**Фрагмент текста**
Через пять лет, в 1899 году (то есть примерно в то время, к которому относятся все приводимые в этой главе цитаты), Толстой другому адресату отвечает на ту же тему:
«Жизнь неистребима, она вне времени и пространства, и потому смерть может только изменить форму, прекратить ее проявление в этом мире. А, прекратив ее в этом мире, я, во-первых, не знаю, будет ли ее проявление в другом мире более мне приятно, а во-вторых, лишаю себя возможности изведать и приобрести для своего Я все то, что оно могло приобрести в этом мире»(72.175).
Всё это так. И всё же состояние жизни Толстого теперь таково, что его духовное Я не может не желать «расшириться», вырваться из преград личности – к Богу. И удивительное дело: Толстой полюбил болезнь!
"Удивительно и радостно мне, – пишет он в декабре 1899 года Черткову, – что я очень полюбил болезнь – то состояние, которое, разрушая эту форму*), приготавливает к вступлению в новую; прямо жалко выздоравливать. Это в первый раз я испытал в эту болезнь и очень рад этому"(88.185).
И ему же через полгода, в 1900 году:
"В чем же очень успел, это сначала в пренебрежении к смерти, а потом в равнодушии, а потом и в желании ее. Я сначала думал, что это нехорошо, но это неправда. Мы всегда желаем идти вперед: из дитяти стать юношей, из юноши – мужем; я желал и старости, и желаю смерти, потому что это всё ближе и ближе к благу. Нынче особенно живо, умиленно чувствую это и, любя Вас, не могу не желать Вам.*) В виду смерти как-то особенно хорошо, нежно и спокойно любишь людей, чувствуя, что люди проходят, но не проходит та связь любви, которая соединяет с ними. Часто не только думаю, но чувствую в мире только любовь и соблазны нелюбви, скрывающие, давящие ее, с которыми она борется; что это только есть, точно есть, а все то, что мы считаем реальностью: типографии, Файфильд, Буры, Чемберлен, Николай II, китайцы – это всё только поводы, к которым придираются соблазны и любовь в своей борьбе"(88.215).
В последующие два года Толстой много, долго и тяжело болел. Были и критические минуты, когда и он сам готовился к смерти, и близкие готовились проститься с ним. Но духовные переживания своей болезни и своей смерти, о которых мы рассказываем, лишь закреплялись во Льве Николаевиче.
Зимой 1901 года: "Я все хвораю и слаб. Понемногу освобождаюсь от тела. В душе мне хорошо"(88.220).

**Исходные записи**
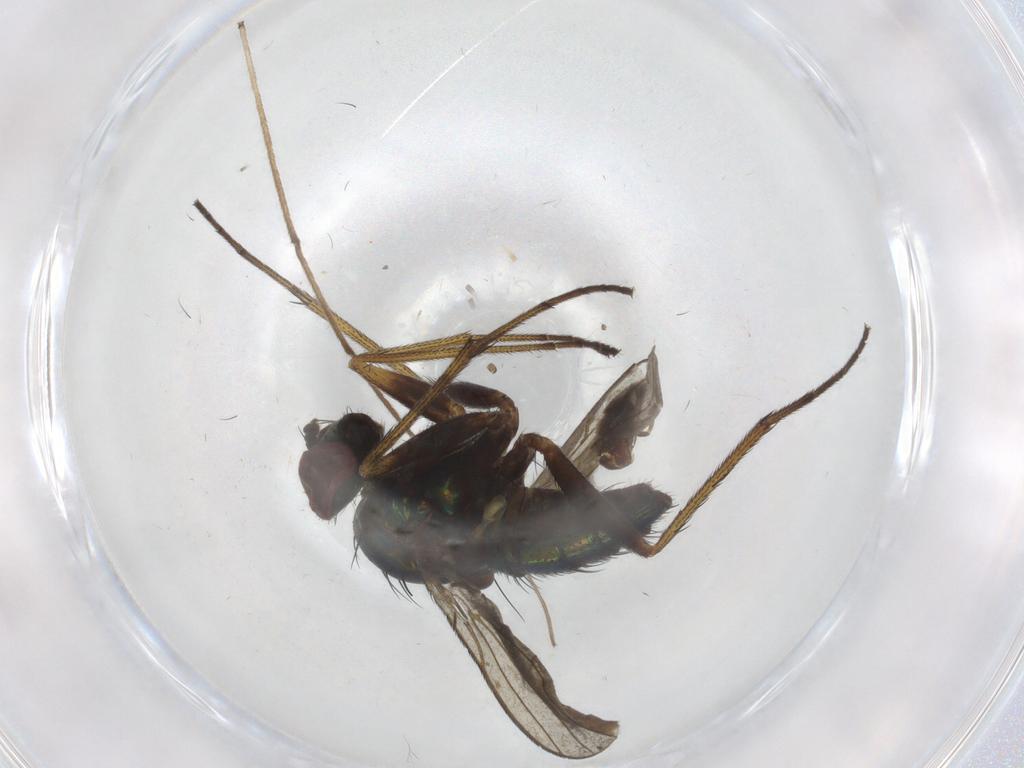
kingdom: Animalia
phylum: Arthropoda
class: Insecta
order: Diptera
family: Dolichopodidae
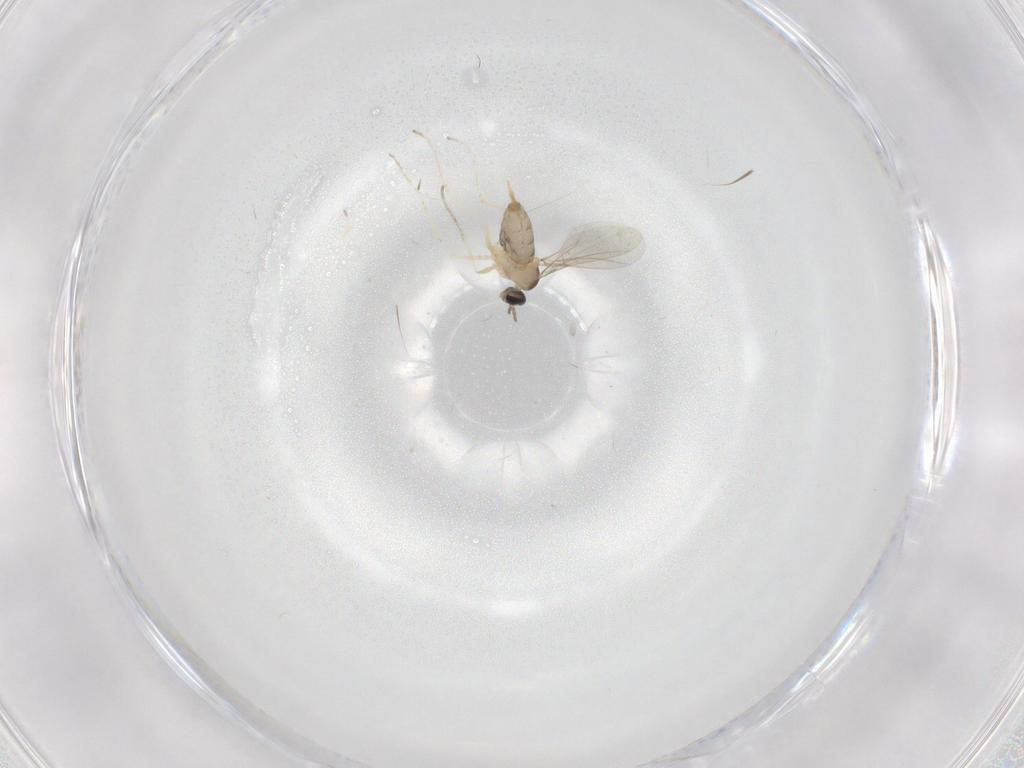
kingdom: Animalia
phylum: Arthropoda
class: Insecta
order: Diptera
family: Cecidomyiidae
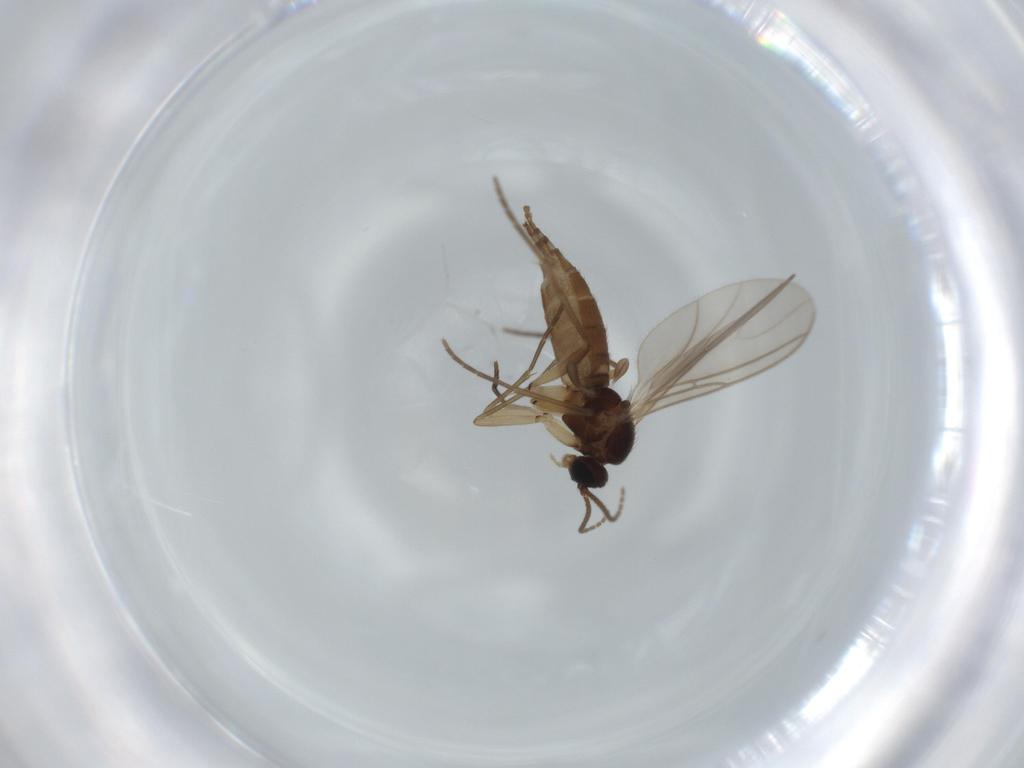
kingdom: Animalia
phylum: Arthropoda
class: Insecta
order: Diptera
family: Sciaridae
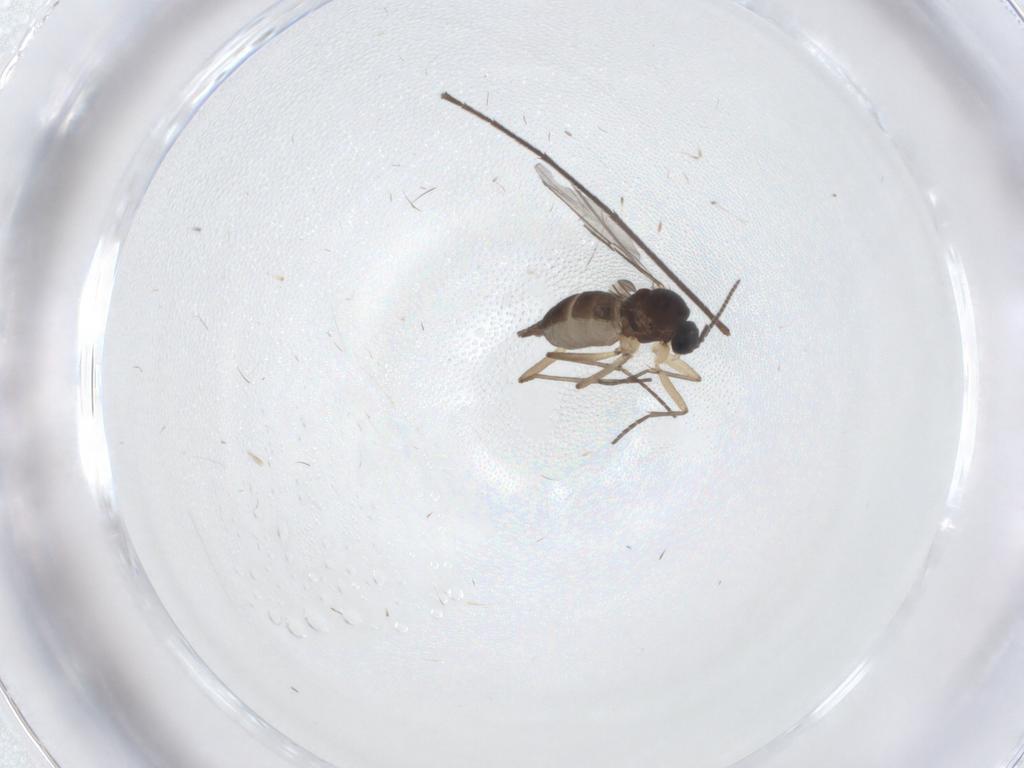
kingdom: Animalia
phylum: Arthropoda
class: Insecta
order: Diptera
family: Sciaridae
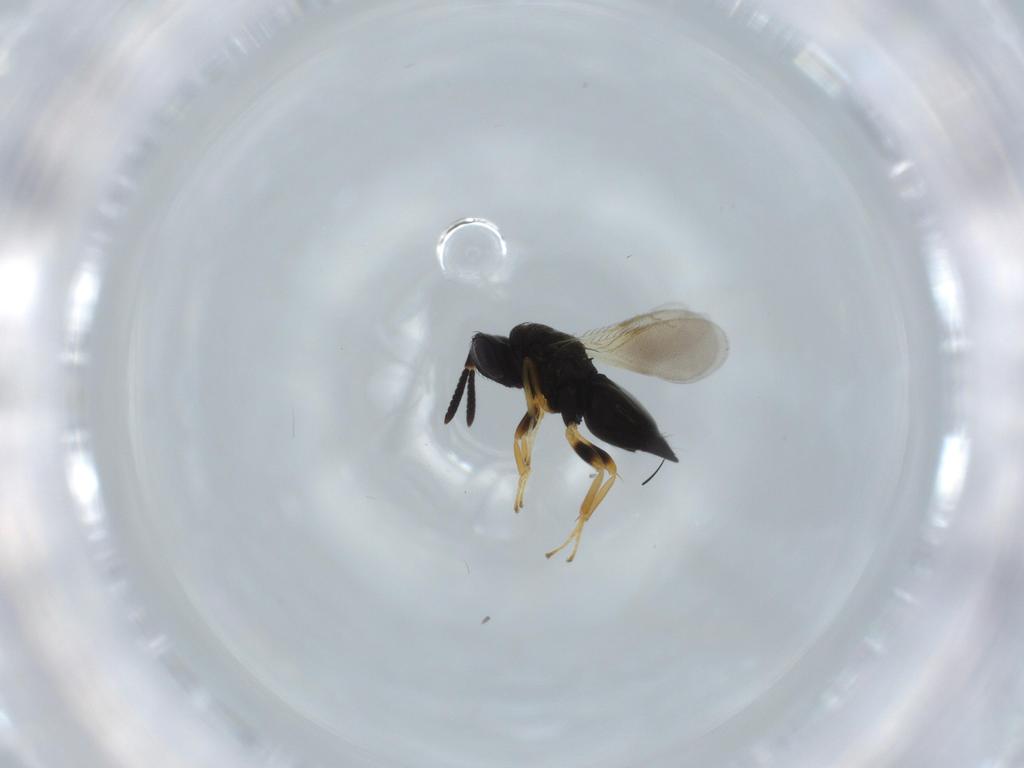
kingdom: Animalia
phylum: Arthropoda
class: Insecta
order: Hymenoptera
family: Pteromalidae
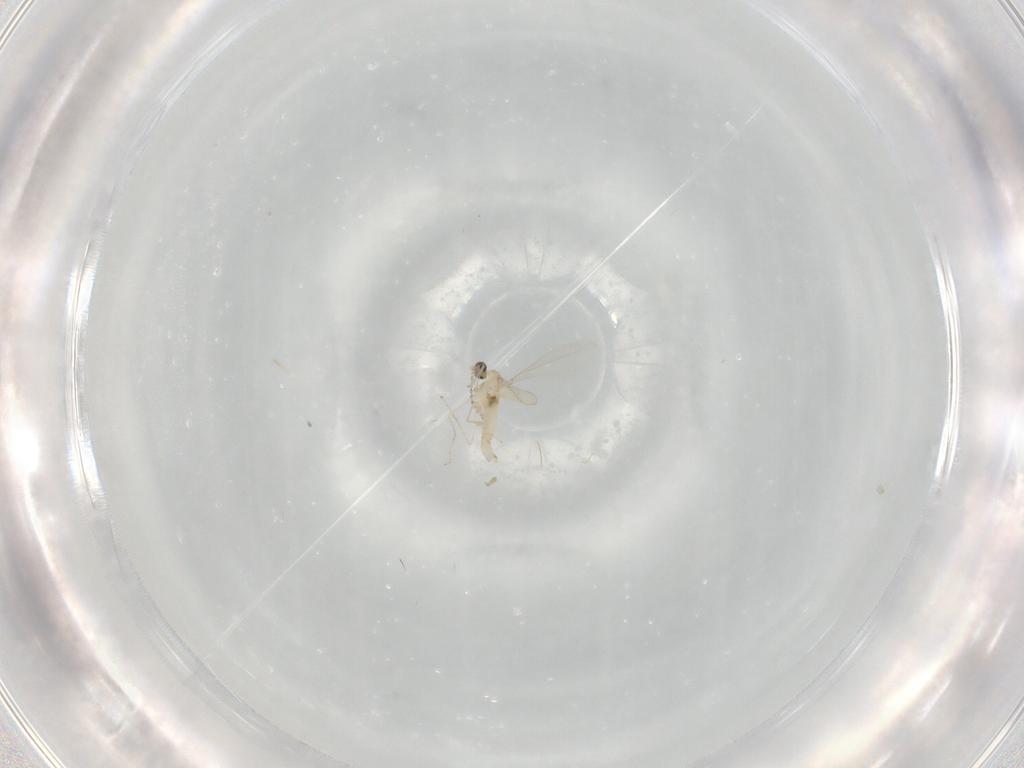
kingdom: Animalia
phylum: Arthropoda
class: Insecta
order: Diptera
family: Cecidomyiidae
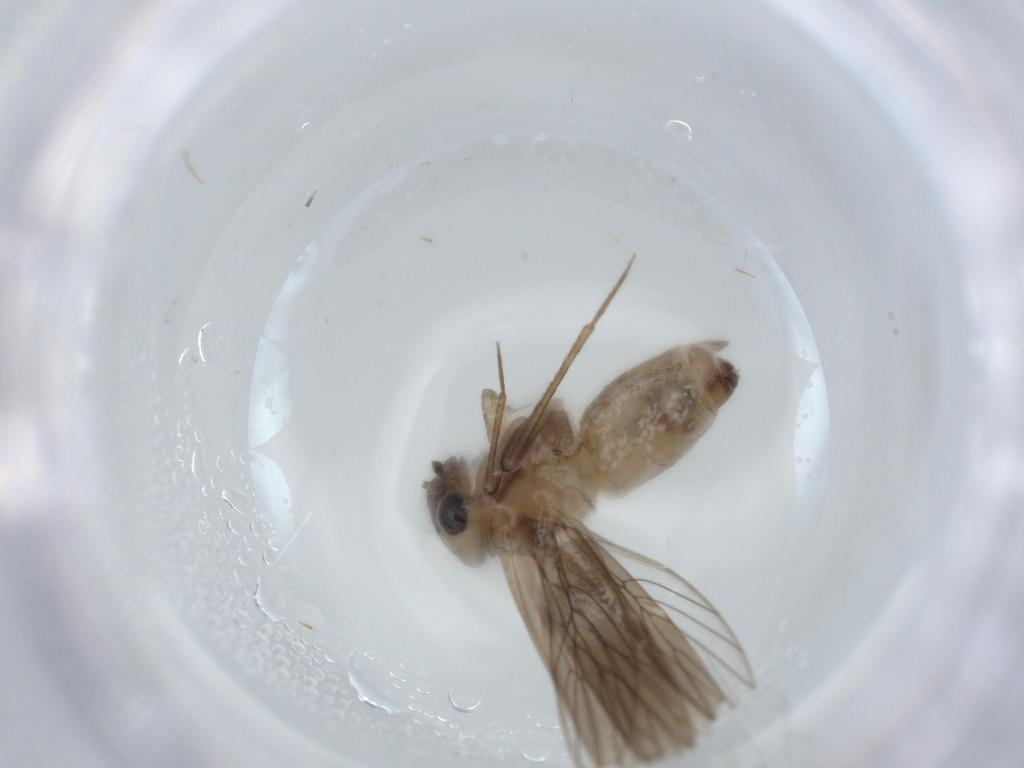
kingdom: Animalia
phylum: Arthropoda
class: Insecta
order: Psocodea
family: Lepidopsocidae
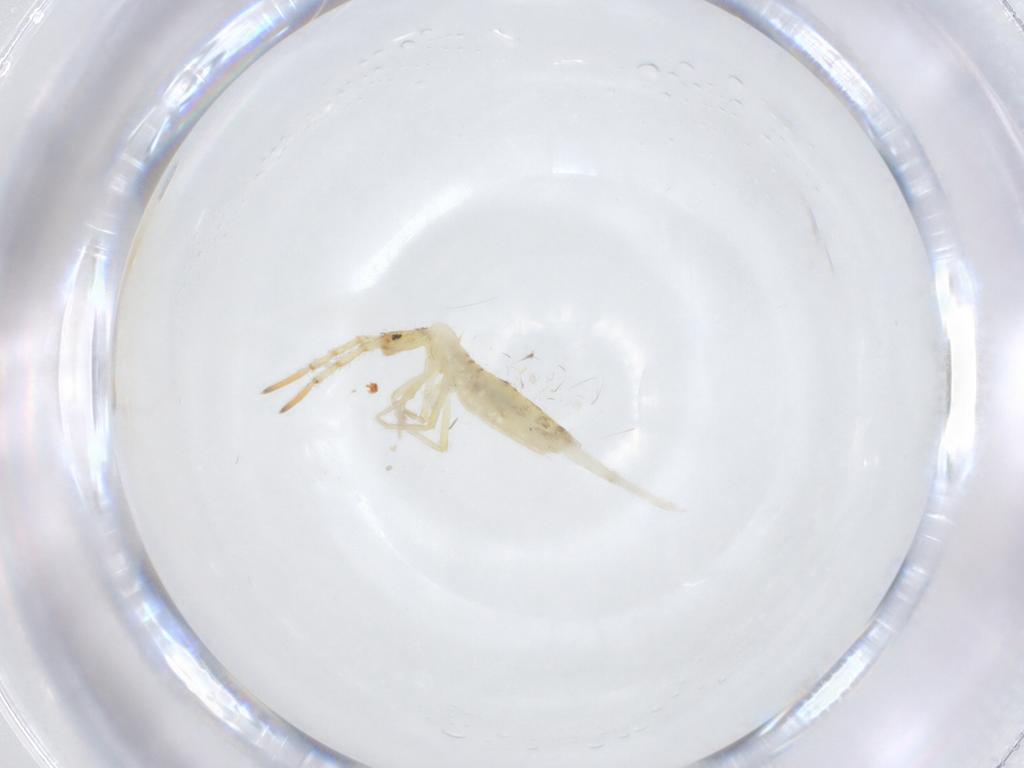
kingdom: Animalia
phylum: Arthropoda
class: Collembola
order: Entomobryomorpha
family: Entomobryidae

**Что требуется**
Процитируйте фрагмент текста от слов «Всё это так.» до слов «Толстой полюбил болезнь!» включительно. Эти записи взяты из другого источника.

**Письменное решение**
Всё это так. И всё же состояние жизни Толстого теперь таково, что его духовное Я не может не желать «расшириться», вырваться из преград личности – к Богу. И удивительное дело: Толстой полюбил болезнь!